Nate handed a thick envelope that had been sitting on the chair to Flynn. “Those are all the citations for the past six months.” Flynn had requested them last night. He was helping the town council investigate Nate’s job performance.
Flynn nodded his thanks and wove his way between tables to where the mayor sat in the corner.
Mayor Larry wore black yoga pants, an oversize sweatshirt and the false smile of a lifelong politician. He held Nate’s future in his hands. And not in a tight clasp either.
Would the mayor back him in the race? The breeze shifted, blowing cold air in Nate’s face.
“They’ll be talking about you.” Julie set down her mug, restored enough with caffeine and a change in topic to take a poke at him.
It was a weak poke. “I’m a sheriff, not an administrator.” He might be powerless about his career, but he could do something to help Julie’s.
“Sheriff Nate.” It was Agnes. The short town councilwoman carried a coffee cup from Martin’s and a pastry bag that Julie eyed with envy. “I meant to ask for an introduction last night. Who’s your friend?”
Nate introduced Julie and Duke. He was going to stop at names, but impulsively, he added, “Duke is my son.”

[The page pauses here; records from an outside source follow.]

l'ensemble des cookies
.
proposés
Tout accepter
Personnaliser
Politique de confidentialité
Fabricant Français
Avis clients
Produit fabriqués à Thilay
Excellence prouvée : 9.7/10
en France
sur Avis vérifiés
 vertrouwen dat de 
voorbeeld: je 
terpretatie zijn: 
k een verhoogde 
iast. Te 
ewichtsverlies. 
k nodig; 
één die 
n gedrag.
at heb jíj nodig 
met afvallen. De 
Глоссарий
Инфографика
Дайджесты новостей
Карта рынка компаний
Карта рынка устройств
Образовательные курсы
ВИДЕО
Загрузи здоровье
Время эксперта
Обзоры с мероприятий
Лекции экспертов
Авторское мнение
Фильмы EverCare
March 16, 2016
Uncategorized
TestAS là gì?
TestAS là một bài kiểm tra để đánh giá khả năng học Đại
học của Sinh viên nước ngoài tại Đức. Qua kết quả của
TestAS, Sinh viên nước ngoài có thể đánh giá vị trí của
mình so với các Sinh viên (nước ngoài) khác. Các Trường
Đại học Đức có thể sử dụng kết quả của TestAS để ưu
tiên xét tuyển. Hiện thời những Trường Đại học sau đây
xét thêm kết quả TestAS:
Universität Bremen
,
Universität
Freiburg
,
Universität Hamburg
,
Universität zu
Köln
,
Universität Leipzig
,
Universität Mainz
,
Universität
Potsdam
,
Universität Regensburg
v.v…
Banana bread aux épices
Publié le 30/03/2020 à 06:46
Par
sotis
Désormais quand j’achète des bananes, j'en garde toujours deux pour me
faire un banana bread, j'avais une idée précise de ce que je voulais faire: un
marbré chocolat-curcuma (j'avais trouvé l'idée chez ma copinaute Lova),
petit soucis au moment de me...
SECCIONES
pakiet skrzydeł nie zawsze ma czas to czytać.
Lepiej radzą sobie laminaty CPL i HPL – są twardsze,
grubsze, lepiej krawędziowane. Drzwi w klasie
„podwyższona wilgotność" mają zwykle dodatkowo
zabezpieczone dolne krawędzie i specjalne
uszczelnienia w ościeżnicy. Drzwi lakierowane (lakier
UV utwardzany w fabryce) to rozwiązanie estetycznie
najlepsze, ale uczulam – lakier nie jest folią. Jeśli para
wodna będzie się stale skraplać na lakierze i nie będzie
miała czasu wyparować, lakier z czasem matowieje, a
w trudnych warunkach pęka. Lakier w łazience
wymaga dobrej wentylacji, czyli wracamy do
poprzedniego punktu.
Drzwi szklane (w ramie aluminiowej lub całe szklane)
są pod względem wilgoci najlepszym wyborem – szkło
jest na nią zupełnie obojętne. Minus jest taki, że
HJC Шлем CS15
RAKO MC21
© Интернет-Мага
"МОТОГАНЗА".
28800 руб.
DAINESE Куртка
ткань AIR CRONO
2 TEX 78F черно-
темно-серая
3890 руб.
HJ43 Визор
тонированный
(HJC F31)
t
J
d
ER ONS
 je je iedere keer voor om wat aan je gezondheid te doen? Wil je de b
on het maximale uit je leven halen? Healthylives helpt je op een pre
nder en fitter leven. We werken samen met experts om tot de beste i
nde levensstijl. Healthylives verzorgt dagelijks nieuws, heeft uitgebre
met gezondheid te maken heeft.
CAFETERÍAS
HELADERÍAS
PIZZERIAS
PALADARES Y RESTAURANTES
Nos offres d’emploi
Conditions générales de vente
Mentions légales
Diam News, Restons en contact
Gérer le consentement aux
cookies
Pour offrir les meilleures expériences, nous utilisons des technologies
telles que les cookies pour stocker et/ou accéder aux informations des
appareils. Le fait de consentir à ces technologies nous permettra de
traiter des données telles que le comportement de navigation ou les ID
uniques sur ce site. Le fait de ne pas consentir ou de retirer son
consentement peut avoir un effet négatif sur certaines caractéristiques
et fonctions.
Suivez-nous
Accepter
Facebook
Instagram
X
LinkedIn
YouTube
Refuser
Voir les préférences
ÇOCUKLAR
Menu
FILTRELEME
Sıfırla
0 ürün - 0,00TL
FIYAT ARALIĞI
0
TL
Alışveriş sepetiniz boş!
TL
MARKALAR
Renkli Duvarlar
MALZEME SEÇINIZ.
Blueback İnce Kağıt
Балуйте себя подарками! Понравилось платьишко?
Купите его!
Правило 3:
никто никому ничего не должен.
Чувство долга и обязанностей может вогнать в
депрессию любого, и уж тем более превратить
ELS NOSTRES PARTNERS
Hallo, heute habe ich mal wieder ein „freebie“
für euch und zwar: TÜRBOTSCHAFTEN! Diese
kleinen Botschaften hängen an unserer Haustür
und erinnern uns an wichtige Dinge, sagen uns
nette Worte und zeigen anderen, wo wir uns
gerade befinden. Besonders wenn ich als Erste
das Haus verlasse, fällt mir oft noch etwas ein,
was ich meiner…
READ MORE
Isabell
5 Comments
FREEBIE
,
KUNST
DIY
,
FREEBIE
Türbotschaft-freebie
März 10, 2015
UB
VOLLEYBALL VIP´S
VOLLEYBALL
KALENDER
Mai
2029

“I Duke,” the boy said proudly scratching his head and dragging his hair over the Landry ears. “You Nay.” He pointed at Nate.
Unexpectedly, happiness buoyed Nate’s cheeks, trying to lift them into a smile.
Duke’s words seemed to have the opposite effect on Julie. She was frowning.
“I see the resemblance now. He’s adorable.” Agnes gave Julie a kind, if shrewd, look. “Sheriff, I hadn’t realized you’d been married before.”
“He wasn’t. He knocked up my sister and jilted her.” The frown vanished and Julie’s face bloomed with color.
That color, that spark in her eyes. It almost made the awkwardness of his past worth telling.
“To be fair,” Nate said flatly, the way he gave testimony on the witness stand. “April didn’t tell me she was pregnant.” And didn’t that still sting.